Dataset content ▸

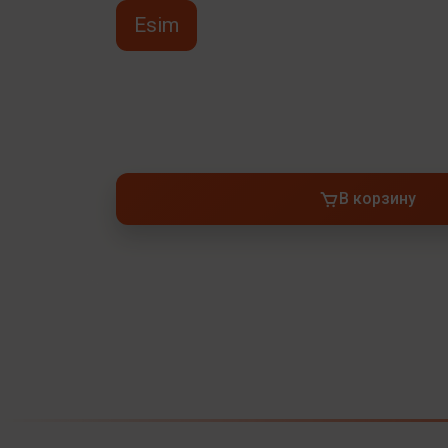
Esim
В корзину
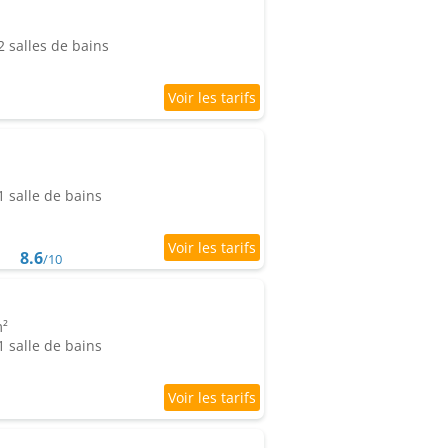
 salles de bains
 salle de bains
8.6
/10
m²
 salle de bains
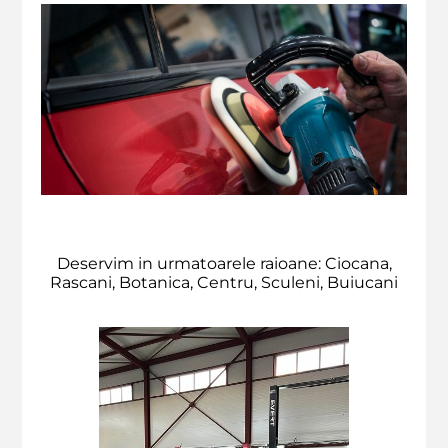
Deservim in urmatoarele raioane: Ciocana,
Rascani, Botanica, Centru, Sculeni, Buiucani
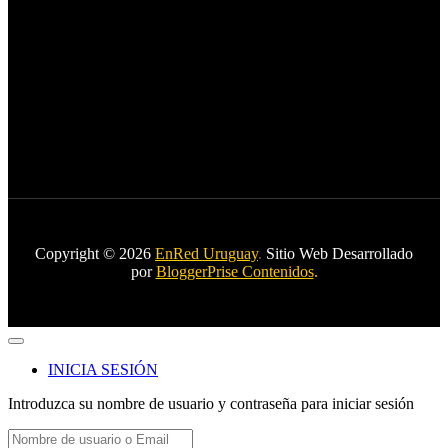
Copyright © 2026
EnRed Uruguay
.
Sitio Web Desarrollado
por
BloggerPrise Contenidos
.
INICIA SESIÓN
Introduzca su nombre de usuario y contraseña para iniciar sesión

---

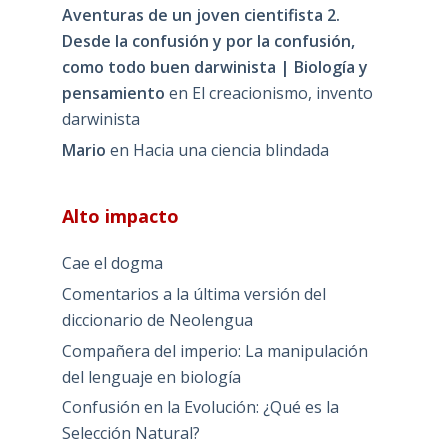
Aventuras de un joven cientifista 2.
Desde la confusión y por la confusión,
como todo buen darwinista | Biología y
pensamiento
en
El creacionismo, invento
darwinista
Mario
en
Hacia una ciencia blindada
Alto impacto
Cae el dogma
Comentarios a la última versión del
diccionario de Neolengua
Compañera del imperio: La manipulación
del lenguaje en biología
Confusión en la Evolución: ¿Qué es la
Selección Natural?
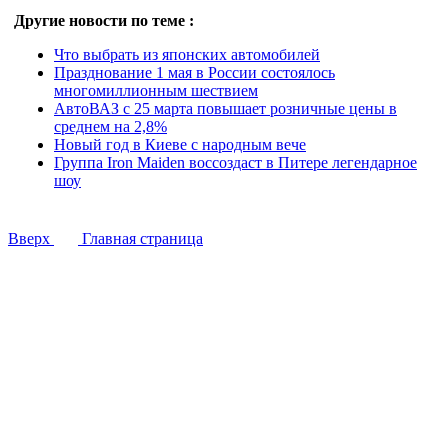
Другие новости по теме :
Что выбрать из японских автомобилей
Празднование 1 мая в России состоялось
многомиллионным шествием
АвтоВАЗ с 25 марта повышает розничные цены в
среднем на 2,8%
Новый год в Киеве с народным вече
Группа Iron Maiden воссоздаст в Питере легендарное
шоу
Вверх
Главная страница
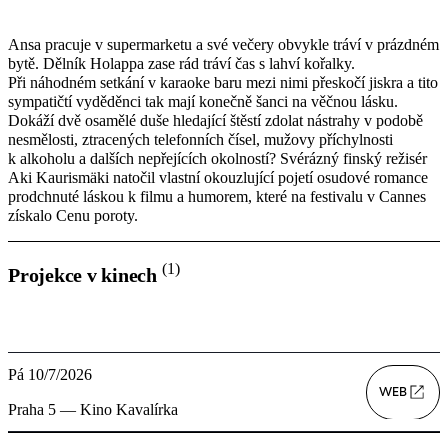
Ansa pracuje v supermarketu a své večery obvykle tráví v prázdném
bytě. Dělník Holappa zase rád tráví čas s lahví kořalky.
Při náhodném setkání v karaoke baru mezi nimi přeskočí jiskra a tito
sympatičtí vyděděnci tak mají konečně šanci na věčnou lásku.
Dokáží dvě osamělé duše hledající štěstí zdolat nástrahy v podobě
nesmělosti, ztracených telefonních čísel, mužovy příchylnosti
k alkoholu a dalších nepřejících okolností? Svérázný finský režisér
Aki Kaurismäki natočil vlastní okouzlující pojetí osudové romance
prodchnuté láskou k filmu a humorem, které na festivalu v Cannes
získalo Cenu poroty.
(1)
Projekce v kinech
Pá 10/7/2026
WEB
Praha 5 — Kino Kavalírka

What needs to be done ▸ Can you copy out the material from the line containing "salles de bains" through the line containing "Rascani, Botanica, Centru, Sculeni, Buiucani", leaving out the pictures?

Finished task ▸
 salles de bains
 salle de bains
8.6
/10
m²
 salle de bains
Deservim in urmatoarele raioane: Ciocana,
Rascani, Botanica, Centru, Sculeni, Buiucani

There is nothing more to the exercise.